Jacob has been such a sweetheart. A couple of weeks ago, we were on the way to meet his grandma. We hadn't been telling people about our news at that time. I reminded him he needed to try and keep a secret for us about the baby still. "Awwwww.....Why mom??" "Because, we just want the baby to grow a little bigger in my tummy." Jacob smacked his arms down on his lap, threw his head to the side - looking out the car window and said, "Awww man. We have to start all over again!" Out of the mouth of babes. He voiced what I was secretly thinking and it forced me to deal instantly, which I did and we continued on. He's such a smart boy. He is excited to be a big brother. =D He thinks it will be a girl. We'll find out in another 12 weeks.
I want to say to you, my readers - YOU have blessed me immeasurably. Thank you for your love, your prayers, your encouraging words, your gifts. Thank you for not judging a mother's grief and letting me share it with you. I love you.
Thursday, March 3, 2011
Hold on to your butts....
*The mayor told me I look like a teeny-bopper. Ten years ago, this comment would have bugged me. Now? I think it's awesome and I hope I get that kind of comment in another 10 years! I told him it was Mary Kay products. ;)
*I attended a grant-writing workshop. It was a 2 day event, hosted by our Iowa State extension office. Our extension person received a grant to do this training. Therefore, there was no cost to attendees. !!!!! It was quite informative. I am digesting the information and trying to focus on one vision, instead of 17 different ones for a businesses, programs, school, community and trails. I left feeling empowered. It's been a long time, since I was in a classroom setting. I was befuddled by the battle, in my mind. Surprise, surprise - my answers to questions were not in agreement with the general population of the classroom, when we would be asked to stand for one of two answers. Know what? I was right approximately 90% of the time.

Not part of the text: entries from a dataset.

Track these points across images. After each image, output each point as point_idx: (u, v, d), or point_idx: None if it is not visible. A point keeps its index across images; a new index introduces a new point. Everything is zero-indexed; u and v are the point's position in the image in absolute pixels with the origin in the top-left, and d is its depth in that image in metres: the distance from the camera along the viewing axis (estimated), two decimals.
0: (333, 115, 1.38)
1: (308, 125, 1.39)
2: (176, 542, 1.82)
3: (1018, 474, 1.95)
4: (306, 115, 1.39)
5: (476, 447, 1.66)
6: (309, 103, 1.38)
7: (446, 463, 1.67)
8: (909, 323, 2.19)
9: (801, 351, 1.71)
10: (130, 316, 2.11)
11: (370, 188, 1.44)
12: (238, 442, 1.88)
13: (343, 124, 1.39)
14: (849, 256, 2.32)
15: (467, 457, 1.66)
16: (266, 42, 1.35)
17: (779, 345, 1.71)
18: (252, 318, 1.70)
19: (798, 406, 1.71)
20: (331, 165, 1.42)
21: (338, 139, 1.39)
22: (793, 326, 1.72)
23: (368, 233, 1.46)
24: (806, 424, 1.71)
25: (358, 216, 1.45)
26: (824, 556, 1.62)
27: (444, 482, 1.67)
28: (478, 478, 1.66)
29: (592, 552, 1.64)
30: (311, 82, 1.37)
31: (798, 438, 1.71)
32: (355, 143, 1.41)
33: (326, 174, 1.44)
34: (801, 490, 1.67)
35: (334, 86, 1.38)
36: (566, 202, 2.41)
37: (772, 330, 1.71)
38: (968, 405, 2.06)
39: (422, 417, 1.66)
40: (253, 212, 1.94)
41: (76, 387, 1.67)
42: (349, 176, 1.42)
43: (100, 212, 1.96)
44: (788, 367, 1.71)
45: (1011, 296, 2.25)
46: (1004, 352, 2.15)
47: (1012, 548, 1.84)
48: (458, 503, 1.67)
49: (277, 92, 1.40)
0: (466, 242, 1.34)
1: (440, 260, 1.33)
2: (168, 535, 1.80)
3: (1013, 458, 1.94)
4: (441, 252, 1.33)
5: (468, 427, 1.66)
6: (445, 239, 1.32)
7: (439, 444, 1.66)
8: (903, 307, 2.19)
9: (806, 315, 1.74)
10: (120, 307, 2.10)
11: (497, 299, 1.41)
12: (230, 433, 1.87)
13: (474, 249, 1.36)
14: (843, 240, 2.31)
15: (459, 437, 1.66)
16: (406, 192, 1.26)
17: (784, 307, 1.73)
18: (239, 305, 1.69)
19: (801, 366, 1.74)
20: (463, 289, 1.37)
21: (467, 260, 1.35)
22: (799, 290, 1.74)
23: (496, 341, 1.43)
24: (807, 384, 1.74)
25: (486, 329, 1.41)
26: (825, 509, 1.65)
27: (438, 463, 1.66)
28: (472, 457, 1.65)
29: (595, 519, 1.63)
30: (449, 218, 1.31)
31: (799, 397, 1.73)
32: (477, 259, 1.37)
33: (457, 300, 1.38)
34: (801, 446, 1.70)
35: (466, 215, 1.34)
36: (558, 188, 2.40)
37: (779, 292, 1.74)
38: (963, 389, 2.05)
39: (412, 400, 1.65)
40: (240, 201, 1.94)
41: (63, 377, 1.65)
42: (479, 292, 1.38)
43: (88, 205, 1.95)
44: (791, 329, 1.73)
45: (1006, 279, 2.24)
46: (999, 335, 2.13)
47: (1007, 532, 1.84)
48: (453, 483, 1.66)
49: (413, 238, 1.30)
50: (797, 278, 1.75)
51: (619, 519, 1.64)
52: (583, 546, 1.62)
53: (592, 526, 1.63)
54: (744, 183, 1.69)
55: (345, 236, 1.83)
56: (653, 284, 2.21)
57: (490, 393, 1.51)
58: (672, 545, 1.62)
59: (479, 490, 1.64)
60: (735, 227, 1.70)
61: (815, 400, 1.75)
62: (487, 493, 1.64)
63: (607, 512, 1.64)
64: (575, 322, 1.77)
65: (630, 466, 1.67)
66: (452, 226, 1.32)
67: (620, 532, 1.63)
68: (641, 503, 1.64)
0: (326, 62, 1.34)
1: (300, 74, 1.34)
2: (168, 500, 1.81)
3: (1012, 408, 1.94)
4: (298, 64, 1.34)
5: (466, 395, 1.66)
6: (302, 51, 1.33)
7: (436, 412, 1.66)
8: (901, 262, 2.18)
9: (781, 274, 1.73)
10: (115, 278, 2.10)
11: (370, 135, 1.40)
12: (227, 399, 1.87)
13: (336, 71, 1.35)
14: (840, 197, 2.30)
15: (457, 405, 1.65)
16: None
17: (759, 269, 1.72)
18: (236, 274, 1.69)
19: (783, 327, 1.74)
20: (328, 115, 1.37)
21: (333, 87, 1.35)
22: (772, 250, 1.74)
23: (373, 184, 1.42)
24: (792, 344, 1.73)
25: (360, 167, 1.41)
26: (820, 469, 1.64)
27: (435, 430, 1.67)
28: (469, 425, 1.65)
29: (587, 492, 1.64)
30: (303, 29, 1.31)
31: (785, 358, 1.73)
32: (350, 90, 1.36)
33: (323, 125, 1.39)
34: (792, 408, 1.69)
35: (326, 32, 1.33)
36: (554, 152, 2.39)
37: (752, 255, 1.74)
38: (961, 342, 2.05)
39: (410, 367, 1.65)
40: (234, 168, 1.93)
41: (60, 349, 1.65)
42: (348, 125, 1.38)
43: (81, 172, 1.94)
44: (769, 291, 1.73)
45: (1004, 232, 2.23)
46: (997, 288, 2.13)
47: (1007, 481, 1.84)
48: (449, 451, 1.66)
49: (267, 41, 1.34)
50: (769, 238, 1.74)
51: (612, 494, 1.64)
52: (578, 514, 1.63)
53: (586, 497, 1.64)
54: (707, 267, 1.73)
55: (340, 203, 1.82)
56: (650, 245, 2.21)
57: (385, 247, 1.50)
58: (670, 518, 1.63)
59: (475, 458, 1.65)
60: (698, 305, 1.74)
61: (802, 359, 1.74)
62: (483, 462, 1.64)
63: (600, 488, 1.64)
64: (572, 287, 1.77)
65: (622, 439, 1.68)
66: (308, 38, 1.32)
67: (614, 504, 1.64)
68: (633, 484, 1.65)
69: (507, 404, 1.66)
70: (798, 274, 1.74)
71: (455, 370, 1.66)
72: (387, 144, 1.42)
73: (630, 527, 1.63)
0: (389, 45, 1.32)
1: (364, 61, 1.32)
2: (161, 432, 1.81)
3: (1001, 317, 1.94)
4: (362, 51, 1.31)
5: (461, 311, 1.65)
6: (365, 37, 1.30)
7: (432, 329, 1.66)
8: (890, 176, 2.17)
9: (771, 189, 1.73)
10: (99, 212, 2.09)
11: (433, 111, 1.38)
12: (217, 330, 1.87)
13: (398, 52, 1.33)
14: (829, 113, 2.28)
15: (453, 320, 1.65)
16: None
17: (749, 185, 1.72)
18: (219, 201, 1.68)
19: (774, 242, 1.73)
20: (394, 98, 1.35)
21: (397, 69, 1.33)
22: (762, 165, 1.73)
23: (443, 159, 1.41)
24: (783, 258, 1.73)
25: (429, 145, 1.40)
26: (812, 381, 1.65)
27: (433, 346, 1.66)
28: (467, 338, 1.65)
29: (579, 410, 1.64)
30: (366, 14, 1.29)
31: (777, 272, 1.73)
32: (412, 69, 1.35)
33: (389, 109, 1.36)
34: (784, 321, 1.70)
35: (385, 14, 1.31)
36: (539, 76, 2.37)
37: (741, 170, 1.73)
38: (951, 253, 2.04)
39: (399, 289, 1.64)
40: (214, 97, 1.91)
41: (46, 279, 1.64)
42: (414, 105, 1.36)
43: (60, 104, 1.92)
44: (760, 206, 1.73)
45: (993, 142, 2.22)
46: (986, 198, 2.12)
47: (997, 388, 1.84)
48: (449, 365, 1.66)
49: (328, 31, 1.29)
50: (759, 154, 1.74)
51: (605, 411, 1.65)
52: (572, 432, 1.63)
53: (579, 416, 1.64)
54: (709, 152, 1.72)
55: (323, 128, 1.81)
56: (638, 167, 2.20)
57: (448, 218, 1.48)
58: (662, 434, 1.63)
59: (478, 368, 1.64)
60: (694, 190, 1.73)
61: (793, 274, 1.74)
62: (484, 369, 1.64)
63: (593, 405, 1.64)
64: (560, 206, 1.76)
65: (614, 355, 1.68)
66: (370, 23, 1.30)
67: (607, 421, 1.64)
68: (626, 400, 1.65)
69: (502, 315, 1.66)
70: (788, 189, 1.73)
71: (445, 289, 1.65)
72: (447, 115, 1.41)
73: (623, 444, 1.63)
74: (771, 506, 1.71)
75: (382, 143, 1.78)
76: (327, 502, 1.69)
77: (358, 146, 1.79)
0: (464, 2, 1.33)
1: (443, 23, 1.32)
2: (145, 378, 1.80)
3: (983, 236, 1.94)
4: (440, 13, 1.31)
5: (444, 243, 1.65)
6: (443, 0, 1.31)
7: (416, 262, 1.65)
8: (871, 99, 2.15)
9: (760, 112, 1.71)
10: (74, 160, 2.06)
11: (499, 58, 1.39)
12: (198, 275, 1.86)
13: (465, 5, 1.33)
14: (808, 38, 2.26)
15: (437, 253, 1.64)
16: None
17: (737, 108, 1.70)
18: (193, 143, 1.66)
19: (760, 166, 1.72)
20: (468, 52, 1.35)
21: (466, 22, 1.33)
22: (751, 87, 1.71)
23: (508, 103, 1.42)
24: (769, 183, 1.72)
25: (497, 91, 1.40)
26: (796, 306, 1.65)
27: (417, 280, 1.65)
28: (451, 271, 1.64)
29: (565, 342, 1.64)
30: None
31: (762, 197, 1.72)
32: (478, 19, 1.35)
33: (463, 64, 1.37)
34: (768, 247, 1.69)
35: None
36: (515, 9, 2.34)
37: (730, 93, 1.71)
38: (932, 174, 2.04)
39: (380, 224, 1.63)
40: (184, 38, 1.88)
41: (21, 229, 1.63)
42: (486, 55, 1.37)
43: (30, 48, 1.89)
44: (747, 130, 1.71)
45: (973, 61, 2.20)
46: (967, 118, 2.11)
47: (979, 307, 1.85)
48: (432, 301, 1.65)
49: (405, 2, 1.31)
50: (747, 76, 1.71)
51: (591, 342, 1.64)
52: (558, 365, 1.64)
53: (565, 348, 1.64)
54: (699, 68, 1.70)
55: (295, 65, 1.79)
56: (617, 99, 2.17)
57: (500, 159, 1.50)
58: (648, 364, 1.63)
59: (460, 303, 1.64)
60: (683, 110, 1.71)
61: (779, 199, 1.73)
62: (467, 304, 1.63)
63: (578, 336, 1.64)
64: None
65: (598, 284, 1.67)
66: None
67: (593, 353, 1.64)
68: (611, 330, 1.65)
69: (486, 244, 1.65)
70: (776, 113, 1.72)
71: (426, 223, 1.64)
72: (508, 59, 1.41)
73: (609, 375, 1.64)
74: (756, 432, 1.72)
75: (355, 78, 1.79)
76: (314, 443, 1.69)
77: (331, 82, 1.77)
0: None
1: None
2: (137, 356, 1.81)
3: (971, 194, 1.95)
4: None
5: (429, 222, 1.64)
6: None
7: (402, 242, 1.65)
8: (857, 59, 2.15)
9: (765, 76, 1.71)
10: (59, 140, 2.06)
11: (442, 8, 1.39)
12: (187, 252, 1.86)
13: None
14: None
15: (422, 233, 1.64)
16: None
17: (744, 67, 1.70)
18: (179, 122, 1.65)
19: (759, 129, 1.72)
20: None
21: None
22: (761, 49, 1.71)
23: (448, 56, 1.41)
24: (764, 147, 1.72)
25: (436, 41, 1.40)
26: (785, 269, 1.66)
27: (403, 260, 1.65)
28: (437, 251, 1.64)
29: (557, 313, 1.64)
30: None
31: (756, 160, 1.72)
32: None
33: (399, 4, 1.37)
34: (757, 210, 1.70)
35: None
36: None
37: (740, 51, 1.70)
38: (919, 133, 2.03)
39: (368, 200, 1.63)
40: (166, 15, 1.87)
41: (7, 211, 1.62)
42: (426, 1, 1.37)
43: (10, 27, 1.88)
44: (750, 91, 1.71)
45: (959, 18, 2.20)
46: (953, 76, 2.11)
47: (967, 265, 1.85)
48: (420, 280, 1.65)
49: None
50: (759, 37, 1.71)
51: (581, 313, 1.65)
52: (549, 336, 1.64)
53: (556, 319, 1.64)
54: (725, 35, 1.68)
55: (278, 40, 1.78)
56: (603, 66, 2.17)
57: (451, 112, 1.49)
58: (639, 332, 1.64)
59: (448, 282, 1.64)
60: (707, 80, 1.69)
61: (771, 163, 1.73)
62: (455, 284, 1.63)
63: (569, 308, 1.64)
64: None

I learned a lot, and it was an excellent confidence builder, for me. I'm a SAHM. I do not have a college education. I am still pretty smart. It was good to be challenged and to feel like I "passed". Of course, now, it's time to put my new knowledge to practice. I'll keep you posted.
*Jacob told me that I'm a "good mommy".
*I got to watch the Oscars.
*We have a family that is going to rent the house in Monona. !!!! They are willing to rent-to-own. This process will take a year and we are hoping this will work greatly for them and us!
*We're on a countdown until tomorrow afternoon, when Daddy starts vacation time! T-30 hours and 10 minutes. Booyah!
Enthralling, isn't it? :) Did ya hold on?